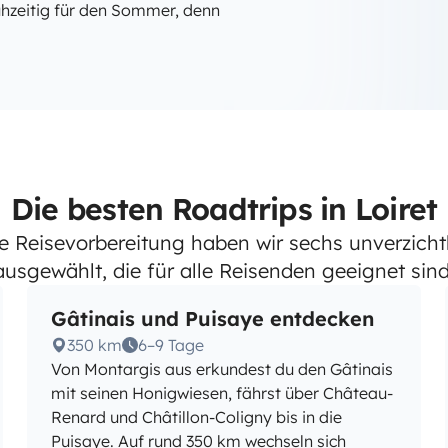
rühzeitig für den Sommer, denn
Die besten Roadtrips in Loiret
die Reisevorbereitung haben wir sechs unverzich
ausgewählt, die für alle Reisenden geeignet sind
Gâtinais und Puisaye entdecken
350 km
6–9 Tage
Von Montargis aus erkundest du den Gâtinais
mit seinen Honigwiesen, fährst über Château-
Renard und Châtillon-Coligny bis in die
Puisaye. Auf rund 350 km wechseln sich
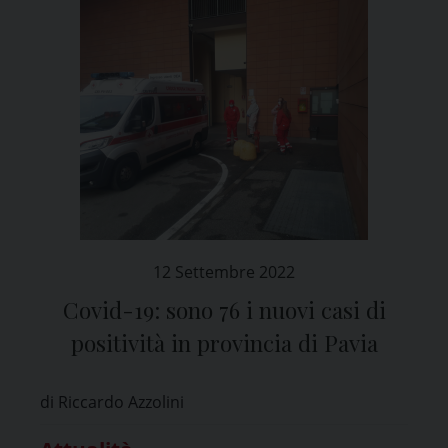
12 Settembre 2022
Covid-19: sono 76 i nuovi casi di
positività in provincia di Pavia
di Riccardo Azzolini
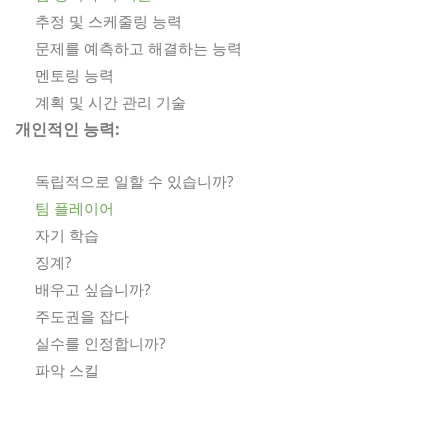
추정 및 스케줄링 능력
문제를 예측하고 해결하는 능력
멘토링 능력
계획 및 시간 관리 기술
개인적인 능력:
독립적으로 일할 수 있습니까?
팀 플레이어
자기 학습
징계?
배우고 싶습니까?
주도권을 잡다
실수를 인정합니까?
파악 스킬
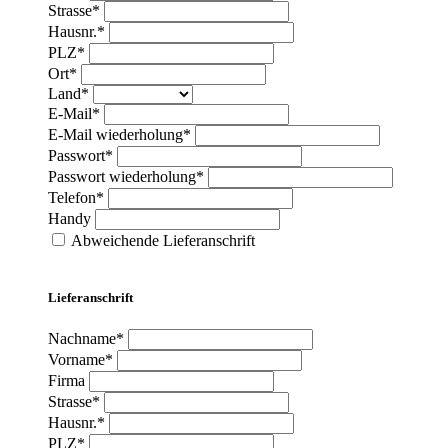
Strasse*
Hausnr.*
PLZ*
Ort*
Land*
E-Mail*
E-Mail wiederholung*
Passwort*
Passwort wiederholung*
Telefon*
Handy
Abweichende Lieferanschrift
Lieferanschrift
Nachname*
Vorname*
Firma
Strasse*
Hausnr.*
PLZ*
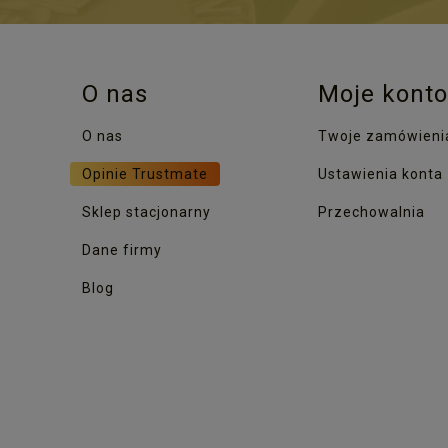
O nas
Moje konto
O nas
Twoje zamówieni
Opinie Trustmate
Ustawienia konta
Sklep stacjonarny
Przechowalnia
Dane firmy
Blog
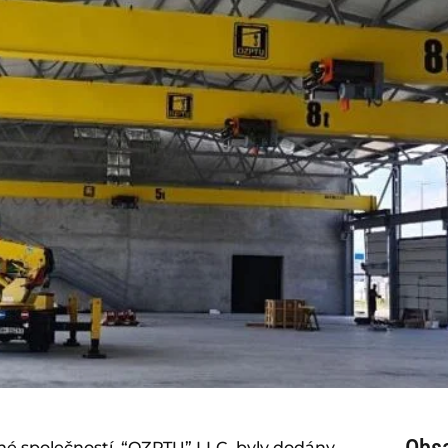
Obs
ěné společností “OZPTU” LLC byly dodány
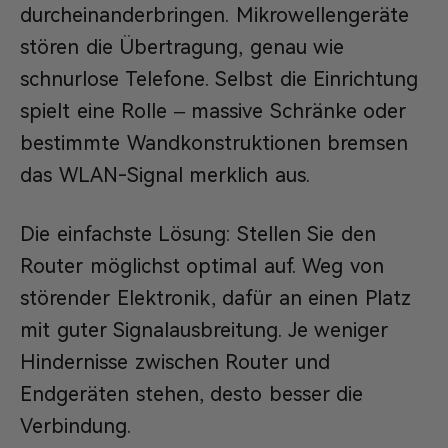
durcheinanderbringen. Mikrowellengeräte
stören die Übertragung, genau wie
schnurlose Telefone. Selbst die Einrichtung
spielt eine Rolle – massive Schränke oder
bestimmte Wandkonstruktionen bremsen
das WLAN-Signal merklich aus.
Die einfachste Lösung: Stellen Sie den
Router möglichst optimal auf. Weg von
störender Elektronik, dafür an einen Platz
mit guter Signalausbreitung. Je weniger
Hindernisse zwischen Router und
Endgeräten stehen, desto besser die
Verbindung.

════════

### Task statement
Nothing but the lines from the one with "mit guter Signalausbreitung. Je weniger" through the last line of the entries should be repeated, and those exactly.

### Result
mit guter Signalausbreitung. Je weniger
Hindernisse zwischen Router und
Endgeräten stehen, desto besser die
Verbindung.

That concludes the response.